Good data is a founding block of good enterprise intelligence system and can help business make better decisions. Companies can leverage BI to provide performance and competitor benchmarks to make the organization run smoother and more efficiently.
We design build and implement strategies that can help enhance business performance. Our services include:
1. Business Intelligence development trainings
2. ETL processes development and documenting
3. Data governance and modelling assistance.
Business intelligence (BI) is a technology-driven process for analyzing data and delivering actionable information that helps executives, managers and workers make informed business decisions. As part of the BI process, organizations collect data from internal IT systems and external sources, prepare it for analysis, run queries against the data and create data visualizations, BI dashboards and reports to make the analytics results available to business users for operational decision-making and strategic planning.
The ultimate goal of BI initiatives is to drive better business decisions that enable organizations to increase revenue, improve operational efficiency and gain competitive advantages over business rivals.

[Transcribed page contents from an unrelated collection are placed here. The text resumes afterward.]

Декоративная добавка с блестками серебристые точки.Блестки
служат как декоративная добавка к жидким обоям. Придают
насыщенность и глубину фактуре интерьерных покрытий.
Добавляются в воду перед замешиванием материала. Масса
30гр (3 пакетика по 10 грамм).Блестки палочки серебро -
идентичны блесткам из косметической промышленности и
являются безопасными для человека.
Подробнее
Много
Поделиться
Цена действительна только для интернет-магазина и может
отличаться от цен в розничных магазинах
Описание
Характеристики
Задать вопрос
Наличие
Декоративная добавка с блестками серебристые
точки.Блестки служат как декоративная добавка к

To achieve that goal, BI incorporates a combination of analytics, data management and reporting tools, plus various methodologies for managing and analyzing data.
BI data can include historical information and real-time data gathered from source systems as it's generated, enabling BI tools to support both strategic and tactical decision-making processes. The right BI platform can blend multiple data sources into one report and analysis: enhancing business insights and better-informed decision-making.
ETL - Extract, Transform, and Load
As the amount of data, data sources, and data types at organizations grow, the importance of making use of that to derive business insights grows as well. ETL, which stands for extract, transform, and load, is the process data engineers use to extract data from different sources, transform the data into a usable and trusted resource, and load that data into the systems end-users can access and use downstream to solve business problems.
The first step of this process is extracting data from the target sources that are usually heterogeneous such as business systems, APIs, sensor data, marketing tools, transaction databases, and others.
Commonly used Data Extraction methods:
Partial Extraction – The easiest way to obtain the data is if the source system notifies you when a record has been changed.
Partial Extraction with update notification - Not all systems can provide notification in case an update has taken place;
however, they can point to those records that have been changed and provide an extract of such records.
Full extract – Certain systems cannot identify which data has been changed at all. In this case, a full extract is the only possibility to extract the data out of the system.
The second step consists of transforming the raw data that has been extracted from the sources into a format that can be used by different applications. In this stage, data gets cleansed, mapped and transformed, often to a specific schema, so it meets operational needs. This process entails several types of transformation that ensure the quality and integrity of data.
Finally, the load function is the process of writing converted data to a target database. Depending on the requirements of the application, this process may be either quite simple or intricate. Each of these steps can be done with ETL tools or custom code.
Data Governance and Modeling
Data governance is a collection of processes, roles, policies, standards, and metrics that ensure the effective and efficient use of information in enabling an organization to achieve its goals. It establishes the processes and responsibilities that ensure the quality and security of the data used across a business or organization. Data governance defines who can take what action, upon what data, in what situations, and using what methods.
A well-crafted data governance strategy will explain how your business benefits from consistent, common processes and responsibilities. It ensures that roles related to data are clearly defined and that responsibility and accountability are agreed upon across the enterprise. A well-planned data governance framework covers strategic, tactical, and operational roles and responsibilities.
Besides more accurate analytics and stronger regulatory compliance, the benefits that data governance provides include improved data quality; lower data management costs; and increased access to needed data for data scientists, other analysts and business users. Ultimately, data governance can help improve business decision-making by giving executives better information. Ideally, that will lead to competitive advantages and increased revenue and profits.
A comprehensive and optimized data model helps create a simplified, logical database that eliminates redundancy, reduces storage requirements, and enables efficient retrieval. It also equips all systems with a ‘single source of truth’ – which is essential for effective operations and provable compliance with regulations and regulatory requirements.